- _Your objective_: Give back each entry exactly as written, apart from the pictures.

- _Supplied records_:

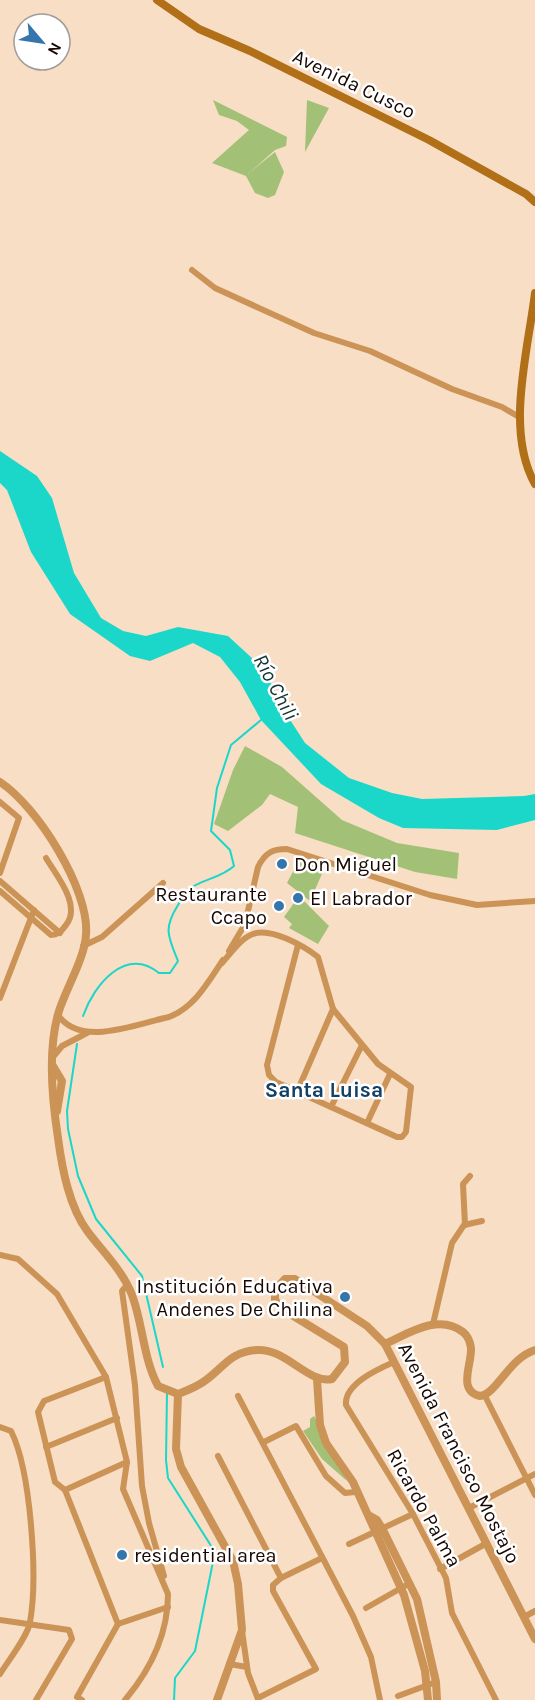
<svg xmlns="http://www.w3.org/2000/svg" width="535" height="1700" viewBox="0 0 535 1700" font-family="Karla,sans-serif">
<rect width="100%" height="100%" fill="#f7dec5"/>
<g fill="#a3c176">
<path d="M213,100L287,137L286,146L275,150L248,174L275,152L284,172L275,195L268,198L255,193L246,176L212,163L249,130L237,121L219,115Z"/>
<path d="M307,100L329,108L305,152Z"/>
<path d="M245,746L282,767L342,820L397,843L459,853L457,879L415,872L295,833L298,807L270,794L262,805L228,831L214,824L233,770Z"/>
<path d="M299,860L325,867L310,901L287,883Z"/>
<path d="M299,896L329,926L318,944L289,928L292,924L284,917Z"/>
<path d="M314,1416L347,1481L322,1459L303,1431L310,1427V1419Z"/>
</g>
<path fill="#1ad7c9" d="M0,451L37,476L52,498L74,573L101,618L123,631L146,636L178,627L228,636L264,669L285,712L305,743L349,778L392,793L422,799L524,796L535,794V820L497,830L403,828L379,818L321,784L261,720L240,682L220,657L193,643L150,661L130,656L70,614L31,552L7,490L0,483Z"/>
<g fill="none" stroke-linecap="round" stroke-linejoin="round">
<g stroke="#1ad7c9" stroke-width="2">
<path d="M83,1016C94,985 125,946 159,973H170L178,961C168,936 163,929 178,905C181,900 185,892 189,889C203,879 221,878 234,866L230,850L211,831L217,788L231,745L261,720"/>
<path d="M77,1044L67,1111L68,1129L78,1176L96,1219L142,1276L163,1367"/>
<path d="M167,1392L166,1460L168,1478L215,1552L195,1651L175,1678L174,1700"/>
</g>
<g stroke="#cc9357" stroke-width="6">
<path d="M192,270L215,288L314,333L370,351L452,389L502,407L519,417"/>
<path d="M0,802L19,818L0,873"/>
<path d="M0,881L60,933"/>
<path d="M0,891L51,935C59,935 61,931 66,925C82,905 56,875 46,858"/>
<path d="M83,946L102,937L163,883"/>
<path d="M229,951L245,924L258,867C265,853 272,849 287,849L430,895L477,905L535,901"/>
<path d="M222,963C231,953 241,938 253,934C271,927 304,946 318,957L333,1009L378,1064L411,1087L406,1132L402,1137H397L276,1082L269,1075L267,1065L298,945"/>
<path d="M0,998L34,910"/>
<path d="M58,1015C81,1048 136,1024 169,1017C195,1007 208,982 223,960"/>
<path d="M53,1057L62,1046L87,1033"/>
<path d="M297,1092L333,1009"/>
<path d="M331,1107L361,1047"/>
<path d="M367,1123L390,1074"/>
<path d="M465,1225L463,1184L470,1176"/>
<path d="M0,1255L18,1259L57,1294L106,1377L127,1462L123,1489L168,1594C168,1635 151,1669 125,1700"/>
<path d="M127,1285L122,1291L135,1385L142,1486L149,1523L164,1576"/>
<path d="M433,1324L452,1243L464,1225L482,1221"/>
<path d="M394,1362C378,1369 344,1384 346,1405L413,1514L446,1578L452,1613L496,1700"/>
<path d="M238,1396L353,1616L371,1657L380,1700"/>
<path d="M485,1396L535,1495"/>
<path d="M0,1427L11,1431C31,1471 38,1578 30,1622C28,1636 8,1661 0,1674"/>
<path d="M264,1442L296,1426L326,1476L345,1493L355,1492"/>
<path d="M46,1447L117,1418"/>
<path d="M218,1456L281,1578"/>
<path d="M65,1490L55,1482L38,1412L44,1401L106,1377"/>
<path d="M469,1508L535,1474"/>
<path d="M349,1544L413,1514"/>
<path d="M440,1569L487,1543"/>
<path d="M366,1608L410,1583"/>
<path d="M524,1617L535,1611"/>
<path d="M0,1620L69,1630L72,1639L36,1700"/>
<path d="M118,1624L168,1607"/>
<path d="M242,1631L248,1673L258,1699"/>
<path d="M229,1664L247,1667"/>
<path d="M398,1696L436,1682"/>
<path d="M258,1698L316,1669L273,1591V1585L281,1578L322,1558"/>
<path d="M82,1700L77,1697L118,1624L65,1490L127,1462"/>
</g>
<g stroke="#cc9357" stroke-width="8">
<path d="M0,782C37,806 90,890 86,935C85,957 66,989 59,1011C47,1049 52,1099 58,1138C62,1168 69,1207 88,1232C103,1252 123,1271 132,1295C143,1324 143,1358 158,1386L178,1394C188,1390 197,1387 206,1380C225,1366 230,1352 257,1350C286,1348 308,1384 332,1379L345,1362L344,1347L282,1309L275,1300V1290L285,1279H295L367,1326L385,1344L535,1639"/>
<path d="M53,1066L62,1081L57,1111"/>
<path d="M385,1344C409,1333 439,1313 463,1332C468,1336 470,1341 471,1348C472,1364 457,1391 480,1396C497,1394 509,1358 535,1350"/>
<path d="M317,1379L320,1425L326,1443L353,1482L404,1595L425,1671L428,1700"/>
<path d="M178,1394L176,1449L181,1467L233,1561L238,1584L242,1630L217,1700"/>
<path d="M370,1516L377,1520L383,1530L417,1599L436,1682L437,1700"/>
</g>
<g stroke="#b16f18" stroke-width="8">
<path d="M157,0L199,29L250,51L429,140L526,194L535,202"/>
<path d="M535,293C528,351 505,431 535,484"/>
</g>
</g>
<g fill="#3475ab" stroke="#fff" stroke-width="2">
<circle cx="282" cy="864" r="6"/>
<circle cx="298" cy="898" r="6"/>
<circle cx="279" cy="906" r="6"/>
<circle cx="345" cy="1297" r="6"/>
<circle cx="122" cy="1555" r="6"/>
</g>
<g text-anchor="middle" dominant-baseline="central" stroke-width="5" stroke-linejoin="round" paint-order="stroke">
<g font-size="20" fill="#170700" stroke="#fff">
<text transform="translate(354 84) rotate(26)">Avenida Cusco</text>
<text transform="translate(459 1453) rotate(63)">Avenida Francisco Mostajo</text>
<text transform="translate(424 1508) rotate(61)">Ricardo Palma</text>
</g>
<g font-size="20" fill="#170700" stroke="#fff" text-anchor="start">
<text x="294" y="864">Don Miguel</text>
<text x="267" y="894" text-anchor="end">Restaurante<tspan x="267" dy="23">Ccapo</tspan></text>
<text x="310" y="898">El Labrador</text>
<text x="333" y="1286" text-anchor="end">Institución Educativa<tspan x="333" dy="23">Andenes De Chilina</tspan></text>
<text x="134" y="1555">residential area</text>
</g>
<g font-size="21" font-style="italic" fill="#123431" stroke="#fff">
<text transform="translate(276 687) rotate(62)">Río Chili</text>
</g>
<g font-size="21" font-weight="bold" fill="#134166" stroke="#fff">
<text x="324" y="1090">Santa Luisa</text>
</g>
</g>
<g transform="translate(42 42) rotate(119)"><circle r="28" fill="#ffffff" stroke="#a29c99" stroke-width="1.5"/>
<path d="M0-4.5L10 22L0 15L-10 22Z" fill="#3475ab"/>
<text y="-9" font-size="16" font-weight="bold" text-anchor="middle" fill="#170700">N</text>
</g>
</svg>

- _Answer box_:
<svg xmlns="http://www.w3.org/2000/svg" width="535" height="1700" viewBox="0 0 535 1700" font-family="Karla,sans-serif">
<rect width="100%" height="100%" fill="#f7dec5"/>
<g fill="#a3c176">
<path d="M213,100L287,137L286,146L275,150L248,174L275,152L284,172L275,195L268,198L255,193L246,176L212,163L249,130L237,121L219,115Z"/>
<path d="M307,100L329,108L305,152Z"/>
<path d="M245,746L282,767L342,820L397,843L459,853L457,879L415,872L295,833L298,807L270,794L262,805L228,831L214,824L233,770Z"/>
<path d="M299,860L325,867L310,901L287,883Z"/>
<path d="M299,896L329,926L318,944L289,928L292,924L284,917Z"/>
<path d="M314,1416L347,1481L322,1459L303,1431L310,1427V1419Z"/>
</g>
<path fill="#1ad7c9" d="M0,451L37,476L52,498L74,573L101,618L123,631L146,636L178,627L228,636L264,669L285,712L305,743L349,778L392,793L422,799L524,796L535,794V820L497,830L403,828L379,818L321,784L261,720L240,682L220,657L193,643L150,661L130,656L70,614L31,552L7,490L0,483Z"/>
<g fill="none" stroke-linecap="round" stroke-linejoin="round">
<g stroke="#1ad7c9" stroke-width="2">
<path d="M83,1016C94,985 125,946 159,973H170L178,961C168,936 163,929 178,905C181,900 185,892 189,889C203,879 221,878 234,866L230,850L211,831L217,788L231,745L261,720"/>
<path d="M77,1044L67,1111L68,1129L78,1176L96,1219L142,1276L163,1367"/>
<path d="M167,1392L166,1460L168,1478L215,1552L195,1651L175,1678L174,1700"/>
</g>
<g stroke="#cc9357" stroke-width="6">
<path d="M192,270L215,288L314,333L370,351L452,389L502,407L519,417"/>
<path d="M0,802L19,818L0,873"/>
<path d="M0,881L60,933"/>
<path d="M0,891L51,935C59,935 61,931 66,925C82,905 56,875 46,858"/>
<path d="M83,946L102,937L163,883"/>
<path d="M229,951L245,924L258,867C265,853 272,849 287,849L430,895L477,905L535,901"/>
<path d="M222,963C231,953 241,938 253,934C271,927 304,946 318,957L333,1009L378,1064L411,1087L406,1132L402,1137H397L276,1082L269,1075L267,1065L298,945"/>
<path d="M0,998L34,910"/>
<path d="M58,1015C81,1048 136,1024 169,1017C195,1007 208,982 223,960"/>
<path d="M53,1057L62,1046L87,1033"/>
<path d="M297,1092L333,1009"/>
<path d="M331,1107L361,1047"/>
<path d="M367,1123L390,1074"/>
<path d="M465,1225L463,1184L470,1176"/>
<path d="M0,1255L18,1259L57,1294L106,1377L127,1462L123,1489L168,1594C168,1635 151,1669 125,1700"/>
<path d="M127,1285L122,1291L135,1385L142,1486L149,1523L164,1576"/>
<path d="M433,1324L452,1243L464,1225L482,1221"/>
<path d="M394,1362C378,1369 344,1384 346,1405L413,1514L446,1578L452,1613L496,1700"/>
<path d="M238,1396L353,1616L371,1657L380,1700"/>
<path d="M485,1396L535,1495"/>
<path d="M0,1427L11,1431C31,1471 38,1578 30,1622C28,1636 8,1661 0,1674"/>
<path d="M264,1442L296,1426L326,1476L345,1493L355,1492"/>
<path d="M46,1447L117,1418"/>
<path d="M218,1456L281,1578"/>
<path d="M65,1490L55,1482L38,1412L44,1401L106,1377"/>
<path d="M469,1508L535,1474"/>
<path d="M349,1544L413,1514"/>
<path d="M440,1569L487,1543"/>
<path d="M366,1608L410,1583"/>
<path d="M524,1617L535,1611"/>
<path d="M0,1620L69,1630L72,1639L36,1700"/>
<path d="M118,1624L168,1607"/>
<path d="M242,1631L248,1673L258,1699"/>
<path d="M229,1664L247,1667"/>
<path d="M398,1696L436,1682"/>
<path d="M258,1698L316,1669L273,1591V1585L281,1578L322,1558"/>
<path d="M82,1700L77,1697L118,1624L65,1490L127,1462"/>
</g>
<g stroke="#cc9357" stroke-width="8">
<path d="M0,782C37,806 90,890 86,935C85,957 66,989 59,1011C47,1049 52,1099 58,1138C62,1168 69,1207 88,1232C103,1252 123,1271 132,1295C143,1324 143,1358 158,1386L178,1394C188,1390 197,1387 206,1380C225,1366 230,1352 257,1350C286,1348 308,1384 332,1379L345,1362L344,1347L282,1309L275,1300V1290L285,1279H295L367,1326L385,1344L535,1639"/>
<path d="M53,1066L62,1081L57,1111"/>
<path d="M385,1344C409,1333 439,1313 463,1332C468,1336 470,1341 471,1348C472,1364 457,1391 480,1396C497,1394 509,1358 535,1350"/>
<path d="M317,1379L320,1425L326,1443L353,1482L404,1595L425,1671L428,1700"/>
<path d="M178,1394L176,1449L181,1467L233,1561L238,1584L242,1630L217,1700"/>
<path d="M370,1516L377,1520L383,1530L417,1599L436,1682L437,1700"/>
</g>
<g stroke="#b16f18" stroke-width="8">
<path d="M157,0L199,29L250,51L429,140L526,194L535,202"/>
<path d="M535,293C528,351 505,431 535,484"/>
</g>
</g>
<g fill="#3475ab" stroke="#fff" stroke-width="2">
<circle cx="282" cy="864" r="6"/>
<circle cx="298" cy="898" r="6"/>
<circle cx="279" cy="906" r="6"/>
<circle cx="345" cy="1297" r="6"/>
<circle cx="122" cy="1555" r="6"/>
</g>
<g text-anchor="middle" dominant-baseline="central" stroke-width="5" stroke-linejoin="round" paint-order="stroke">
<g font-size="20" fill="#170700" stroke="#fff">
<text transform="translate(354 84) rotate(26)">Avenida Cusco</text>
<text transform="translate(459 1453) rotate(63)">Avenida Francisco Mostajo</text>
<text transform="translate(424 1508) rotate(61)">Ricardo Palma</text>
</g>
<g font-size="20" fill="#170700" stroke="#fff" text-anchor="start">
<text x="294" y="864">Don Miguel</text>
<text x="267" y="894" text-anchor="end">Restaurante<tspan x="267" dy="23">Ccapo</tspan></text>
<text x="310" y="898">El Labrador</text>
<text x="333" y="1286" text-anchor="end">Institución Educativa<tspan x="333" dy="23">Andenes De Chilina</tspan></text>
<text x="134" y="1555">residential area</text>
</g>
<g font-size="21" font-style="italic" fill="#123431" stroke="#fff">
<text transform="translate(276 687) rotate(62)">Río Chili</text>
</g>
<g font-size="21" font-weight="bold" fill="#134166" stroke="#fff">
<text x="324" y="1090">Santa Luisa</text>
</g>
</g>
<g transform="translate(42 42) rotate(119)"><circle r="28" fill="#ffffff" stroke="#a29c99" stroke-width="1.5"/>
<path d="M0-4.5L10 22L0 15L-10 22Z" fill="#3475ab"/>
<text y="-9" font-size="16" font-weight="bold" text-anchor="middle" fill="#170700">N</text>
</g>
</svg>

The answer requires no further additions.